ディスクローズしない企業は見捨てられる


 企業経営におけるディスクロージャーとは、投資家や株主・債権者などの「ステークホルダー」の利益を保護するため、一般に対して広く経営状況、特に最新財務情報を公開することだ。よく言われるIR(Investor Relations)、つまり、投資家向けへの広報の一貫でもある。

私は企業への支援者、例えば、投資家、金融機関、取引先、顧客などの「ステークホルダー」に対して最も大事な活動は、ディスロージャーだと思っている。これは、思いつきでもなんでもなく、20年以上の日米アジアでの1000社を超える企業へのコンサルティングの経験からの結論だ。

 理由は簡単だ。

21世紀の「ベンチャー戦国時代」では、最新経営内容をディスクローズしない企業は、間違いなく見捨てられるからだ。

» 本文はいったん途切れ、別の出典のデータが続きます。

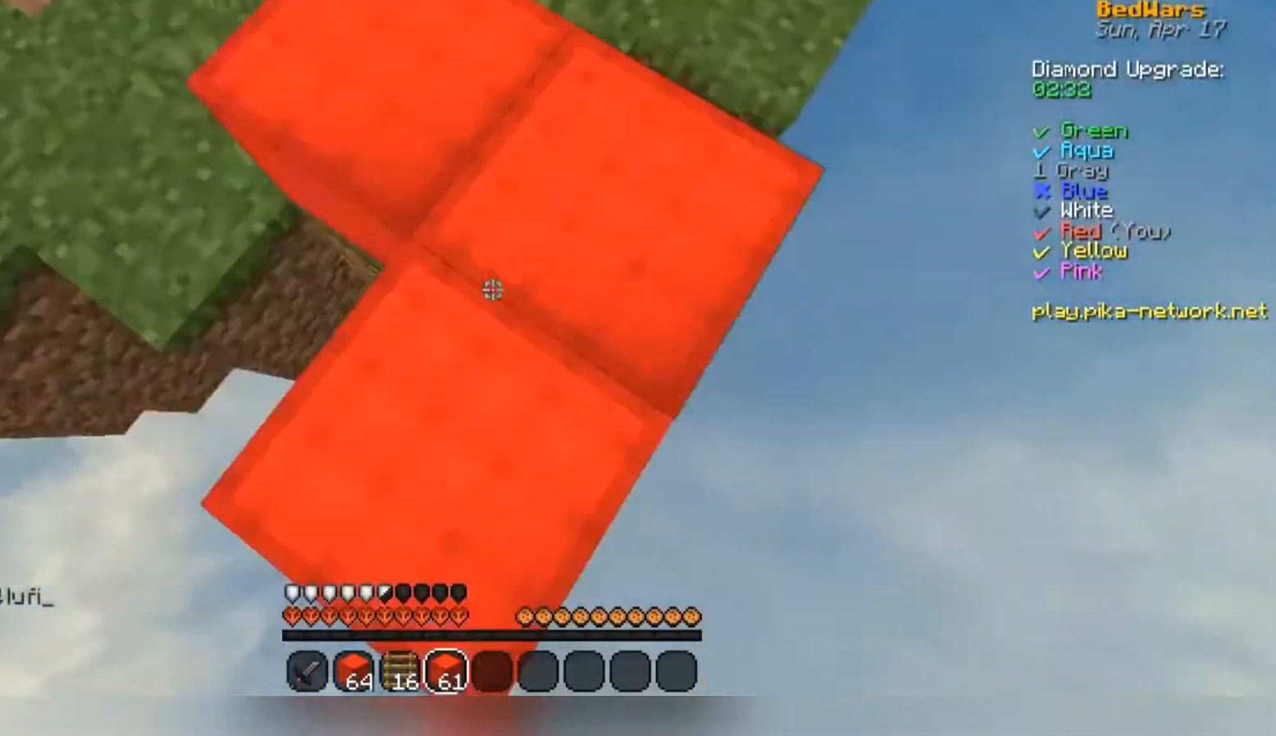
{"keys": ["d", "s"], "mouse": [], "events": [[33, "a", "down"], [33, "mouse_right", "down"], [100, "mouse_right", "up"], [300, "a", "up"], [467, "d", "down"]]}
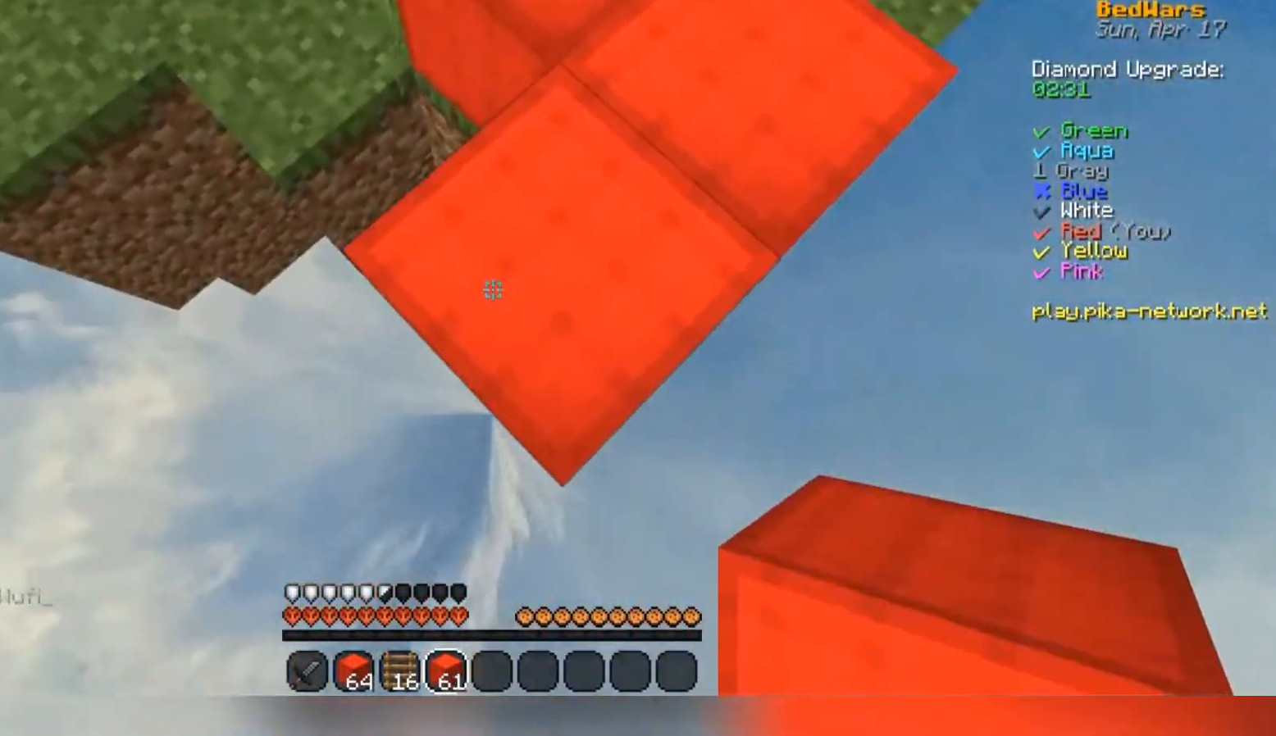
{"keys": ["s"], "mouse": [], "events": [[200, "d", "up"], [233, "a", "down"], [333, "a", "up"]]}
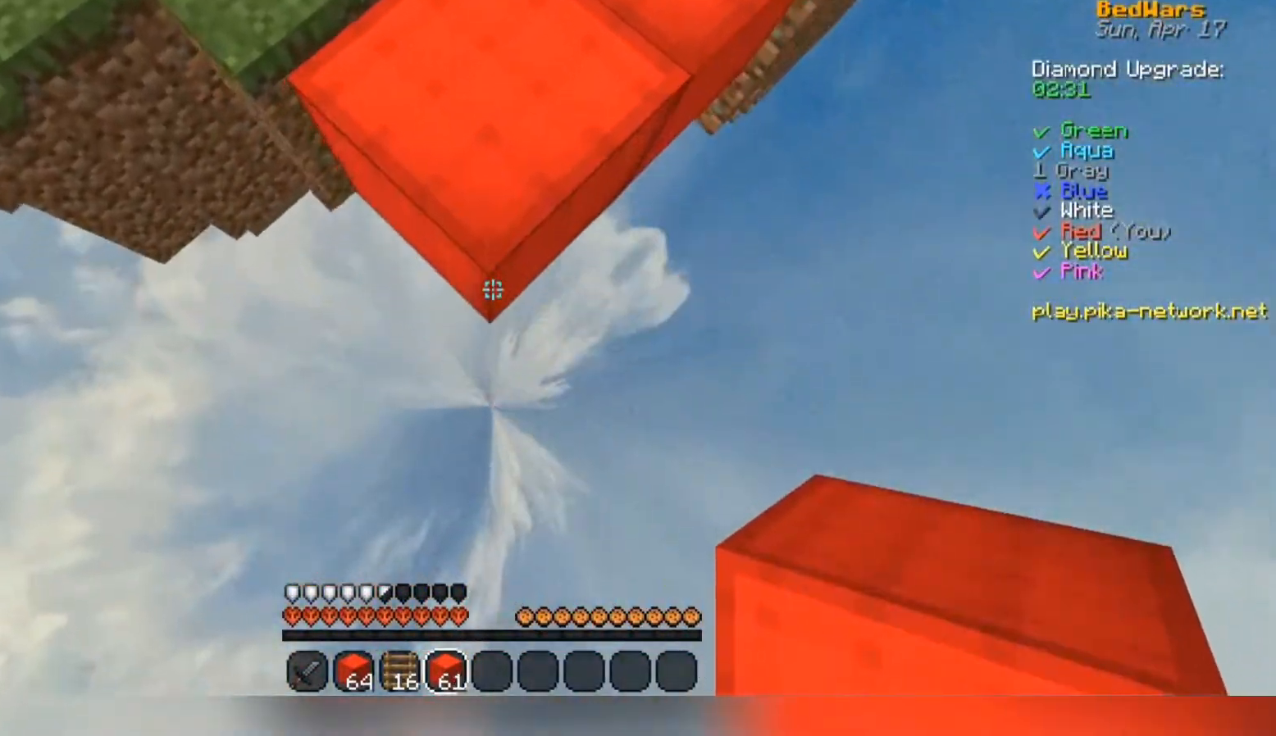
{"keys": ["s"], "mouse": [], "events": []}
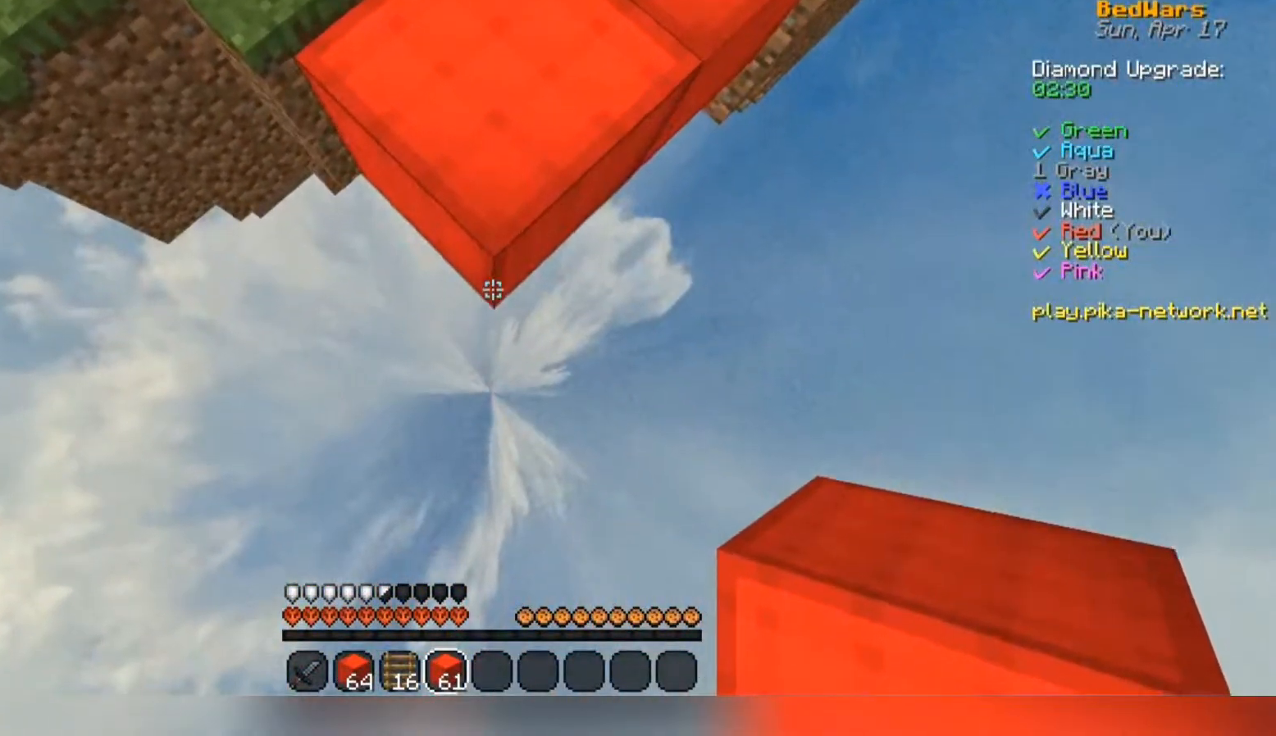
{"keys": ["s"], "mouse": [], "events": [[400, "mouse_right", "down"], [467, "mouse_right", "up"]]}
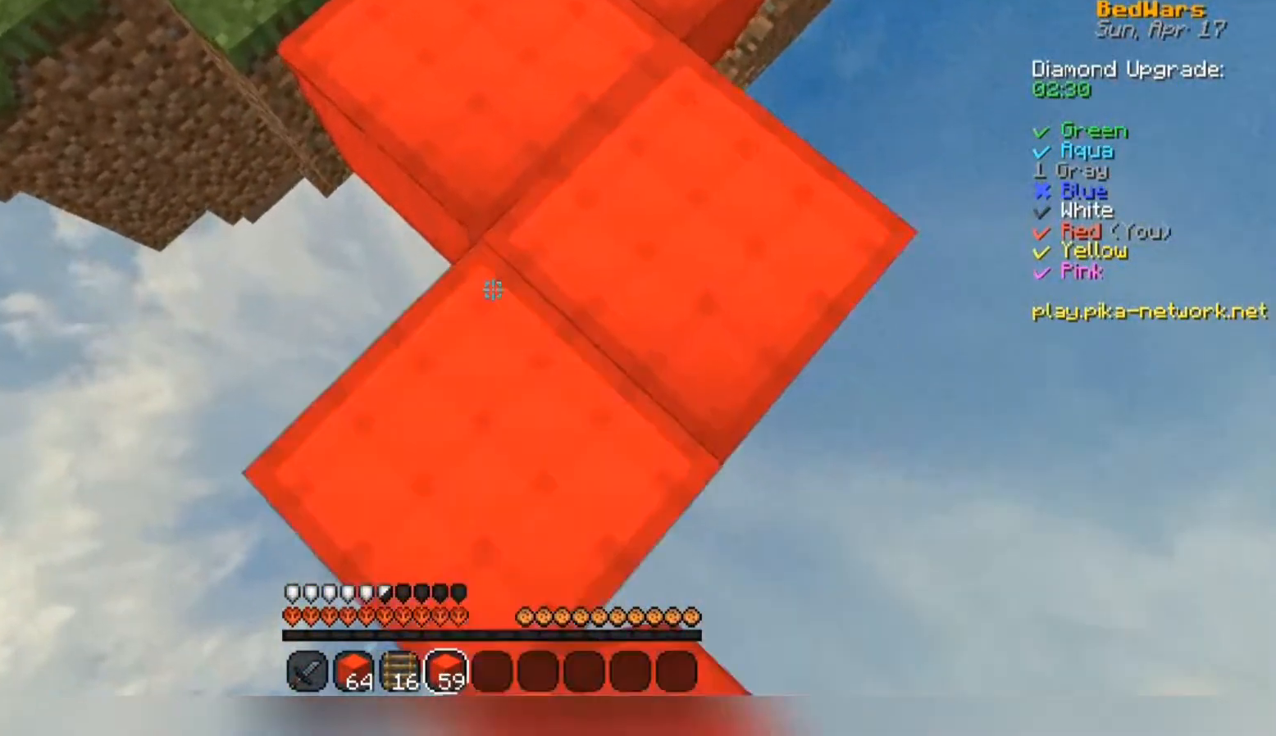
{"keys": ["s"], "mouse": [], "events": [[100, "mouse_right", "down"], [133, "mouse_right", "up"], [233, "mouse_right", "down"], [300, "mouse_right", "up"], [333, "mouse_right", "down"], [367, "mouse_right", "up"], [433, "mouse_right", "down"], [467, "mouse_right", "up"]]}
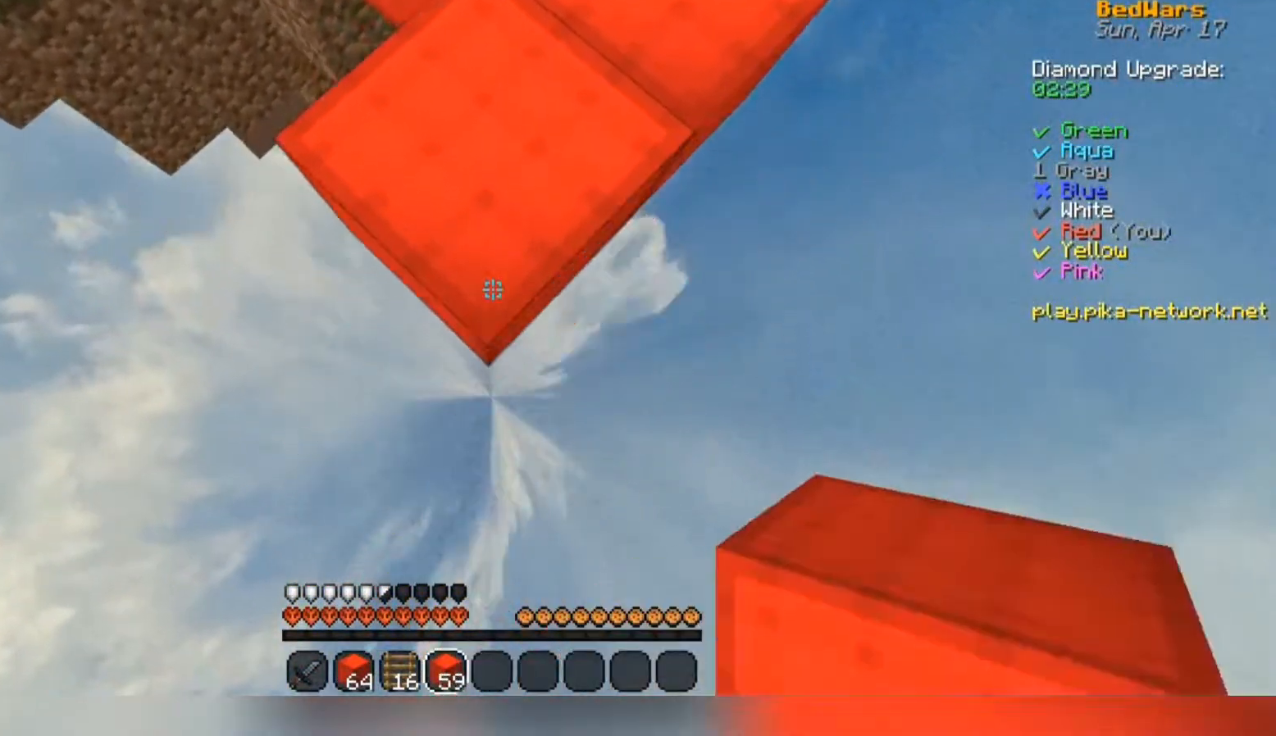
{"keys": ["s"], "mouse": [], "events": [[100, "mouse_right", "down"], [133, "mouse_right", "up"], [167, "mouse_right", "down"], [200, "mouse_right", "up"], [267, "mouse_right", "down"], [300, "mouse_right", "up"], [433, "mouse_right", "down"], [467, "mouse_right", "up"]]}
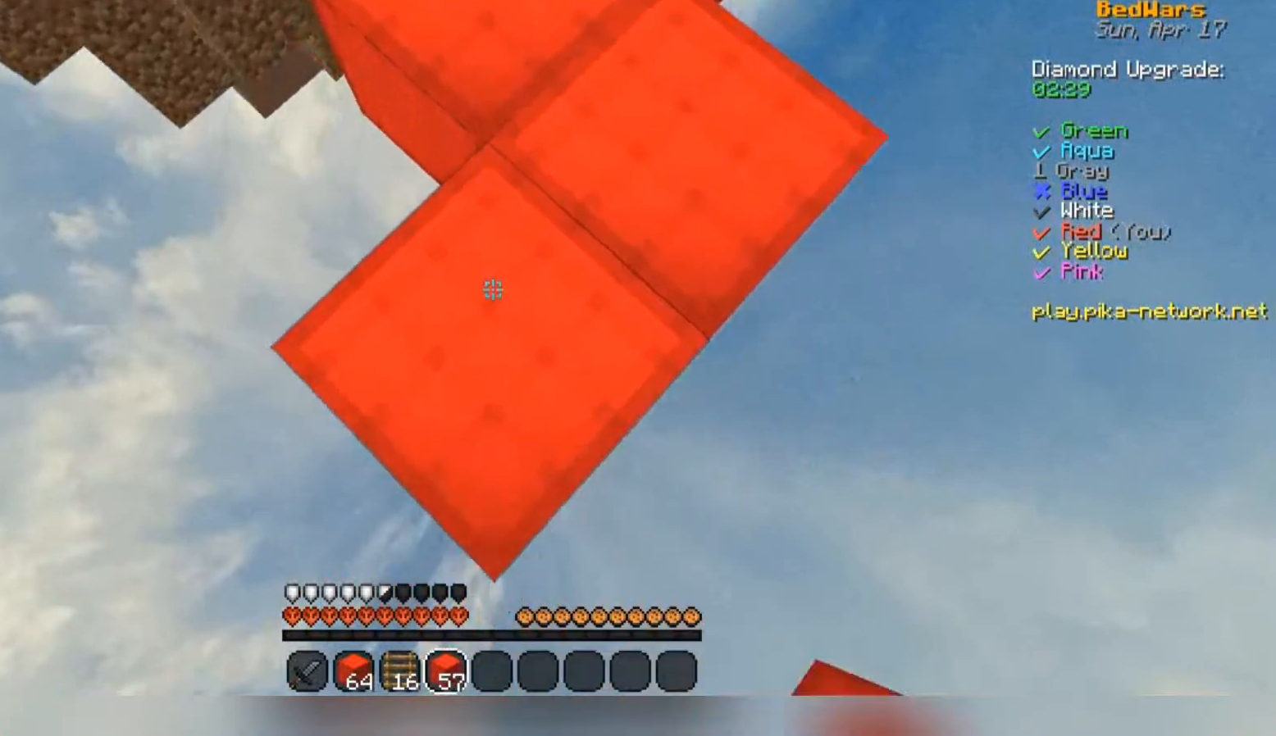
{"keys": ["s"], "mouse": [], "events": [[100, "mouse_right", "down"], [133, "mouse_right", "up"], [267, "mouse_right", "down"], [300, "mouse_right", "up"], [433, "mouse_right", "down"], [467, "mouse_right", "up"]]}
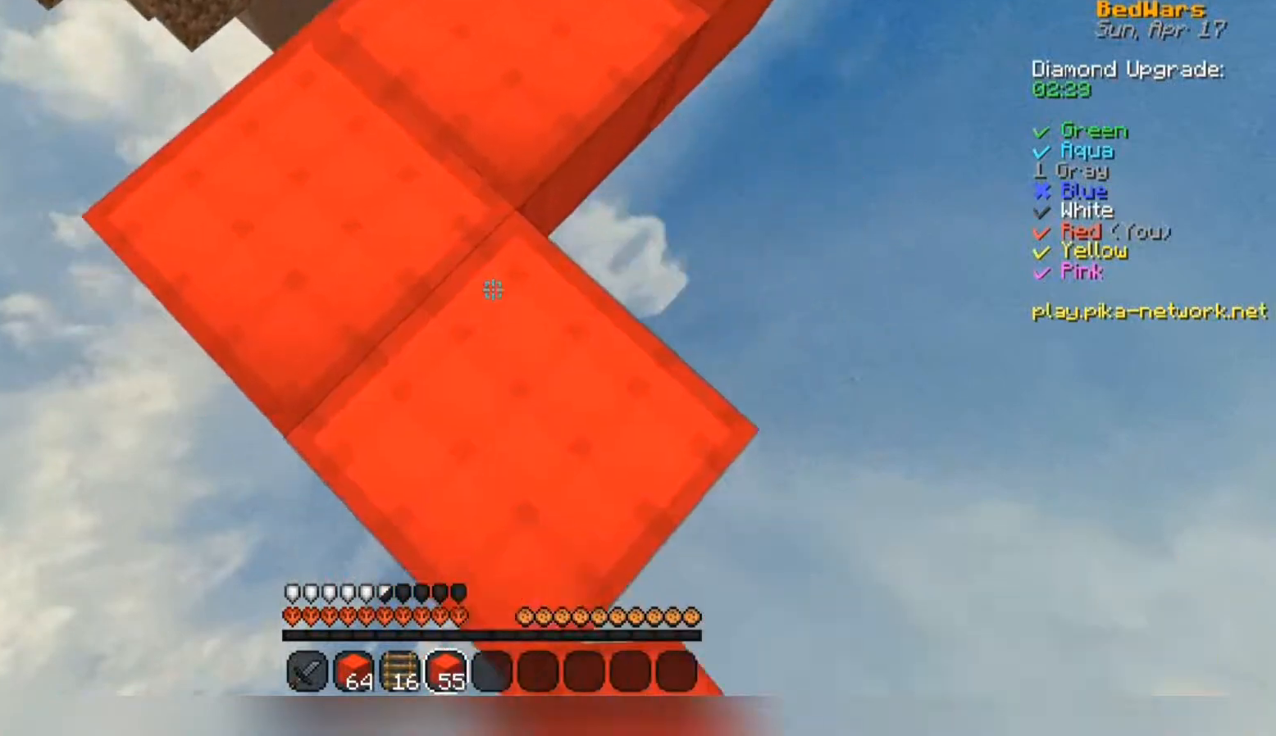
{"keys": ["s"], "mouse": [], "events": [[100, "mouse_right", "down"], [133, "mouse_right", "up"], [233, "mouse_right", "down"], [300, "mouse_right", "up"], [433, "mouse_right", "down"], [467, "mouse_right", "up"]]}
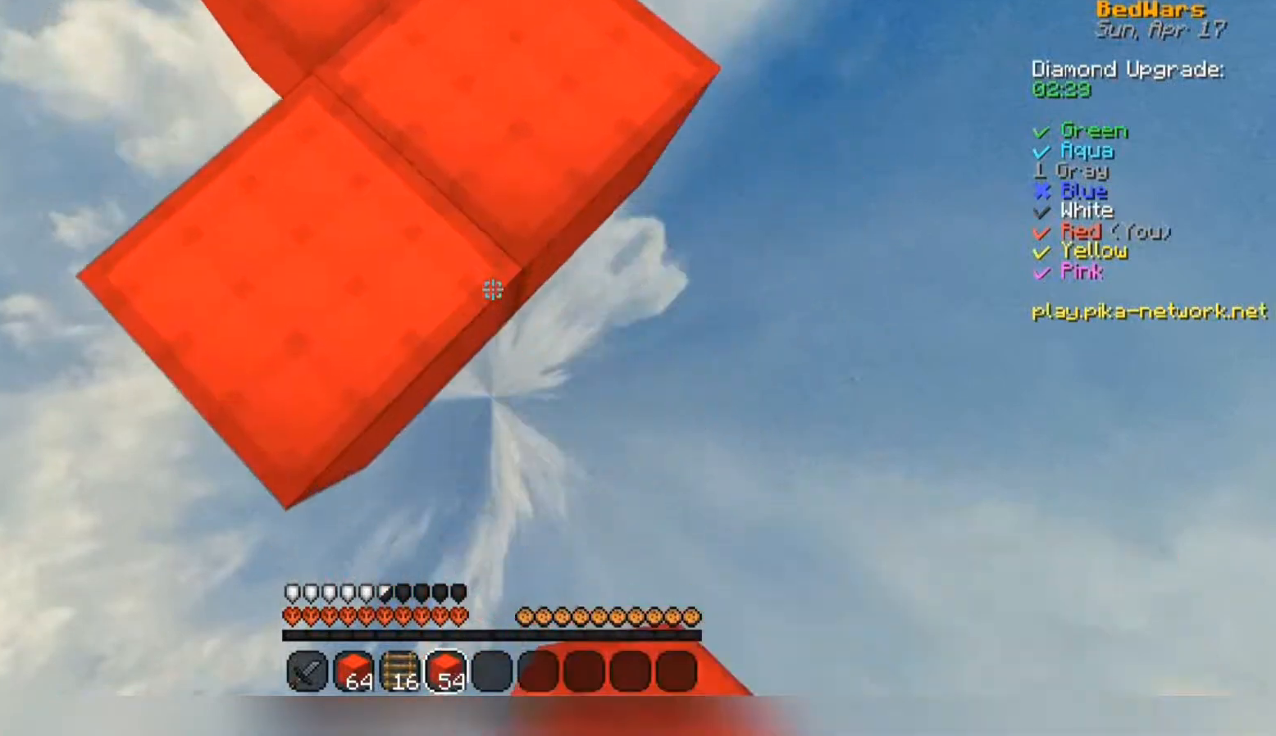
{"keys": ["d", "s"], "mouse": [], "events": [[67, "mouse_right", "down"], [133, "mouse_right", "up"], [267, "d", "down"]]}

 言葉でどんなにいいことを発表しても、どんなに素晴らしい計画を立てても、数字、即ち最新の実績が悪ければ評価されないし、信用もされない。なんだかんだ言っても、数字がすべてで、数字は嘘を言わないからだ。

 企業によっては、ライブドアや西武グループのように数字すら誤魔化す企業もあるが、そんな企業は論外だ。どこからも支援されるのに値しない企業である。そんなことをしていたら、時間の問題で滅びる。ご存知のように、実際そうなってきている。

 結局、「企業は人であり、信用力」のみで成り立っているからだ。

 企業というものは、一度社員を雇ったり、外部から投資してもらったりしたら、もう「社会の公器」になる。「公器」になった以上、関係者、特に「ステークホルダー」に、会社の現状を徹底的にディスクローズするのが当たり前だ。

 その上で、知られて困ることは、まずしないことだ。逆に、ディスクローズするから、自己牽制機能が働き、公私混同も防止でき、公平公正に経営できるようになる。それは人間心理をついている。

 一番大事なことは、真実をありのままスピーディーにディスクローズすることだ。今問題になっているのは、隠したり、虚偽を発表したり、公表が遅かったりするからだ。ディスクローズする気がないなら、上場したり、上場を目指してはいけない。